Give back the whole listing exactly as written, pictures excluded.

Supplied information —
****
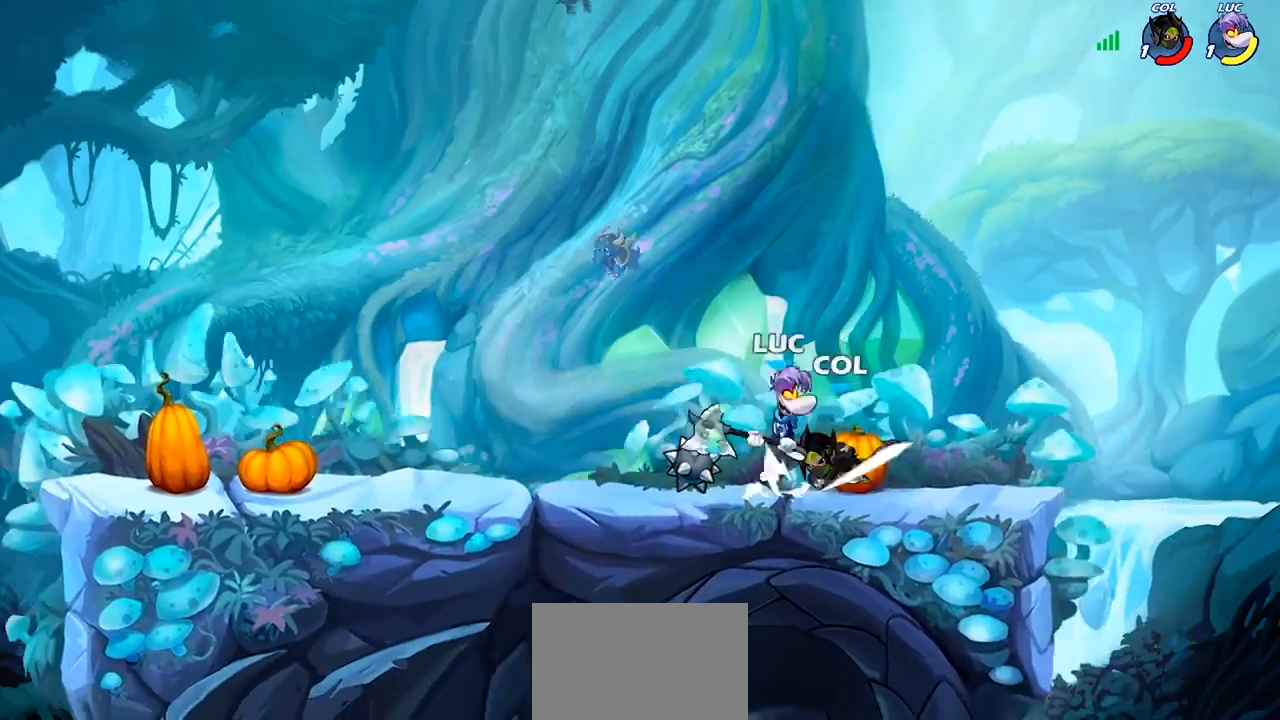
{"buttons": [], "left_stick": "down-left", "right_stick": "center", "events": [[33, "CROSS", "up"], [133, "left_stick", "left"], [200, "left_stick", "down-left"]]}
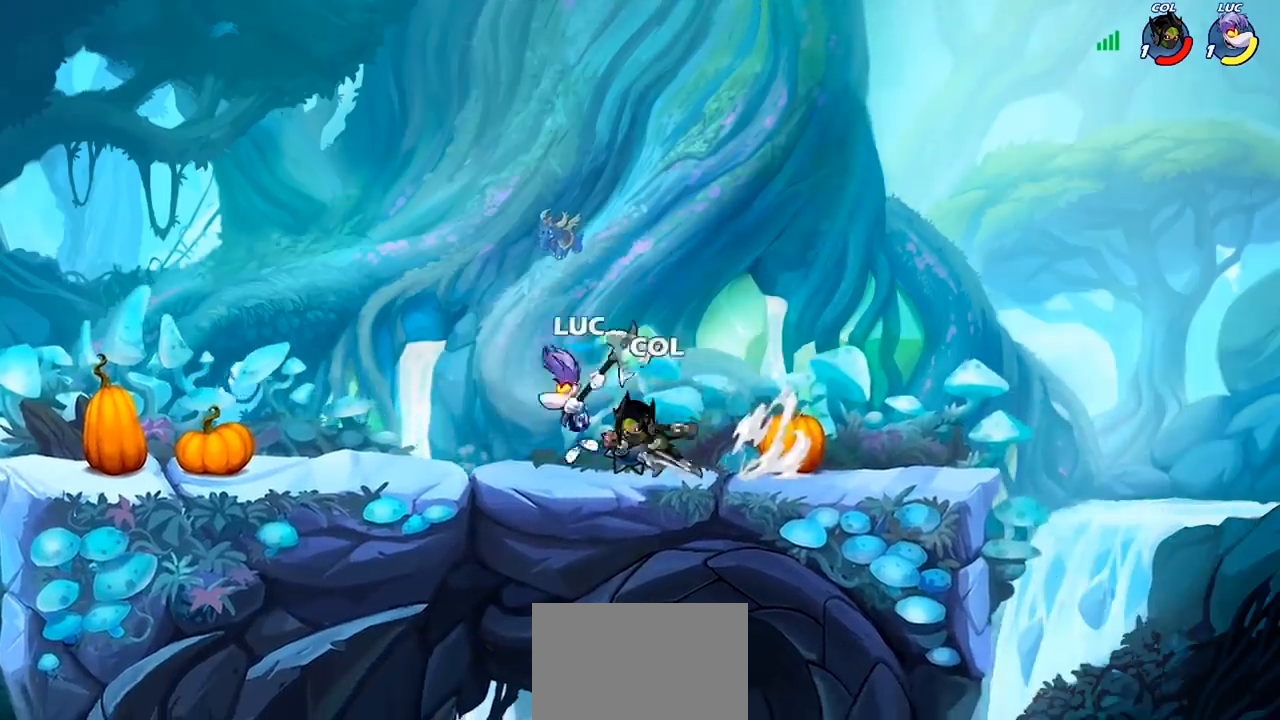
{"buttons": [], "left_stick": "center", "right_stick": "center", "events": [[33, "left_stick", "down-right"], [133, "SQUARE", "down"], [200, "SQUARE", "up"], [200, "left_stick", "center"]]}
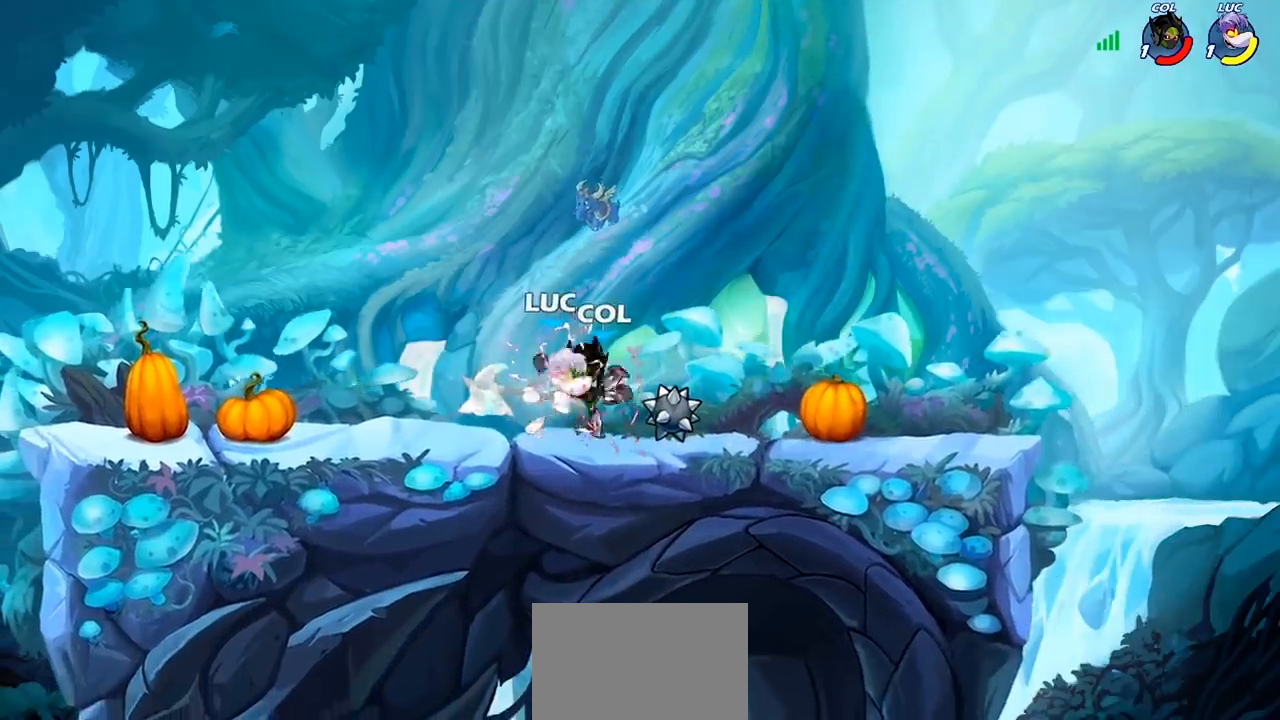
{"buttons": [], "left_stick": "center", "right_stick": "center", "events": []}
****
Written solution —
{"buttons": [], "left_stick": "down-left", "right_stick": "center", "events": [[33, "CROSS", "up"], [133, "left_stick", "left"], [200, "left_stick", "down-left"]]}
{"buttons": [], "left_stick": "center", "right_stick": "center", "events": [[33, "left_stick", "down-right"], [133, "SQUARE", "down"], [200, "SQUARE", "up"], [200, "left_stick", "center"]]}
{"buttons": [], "left_stick": "center", "right_stick": "center", "events": []}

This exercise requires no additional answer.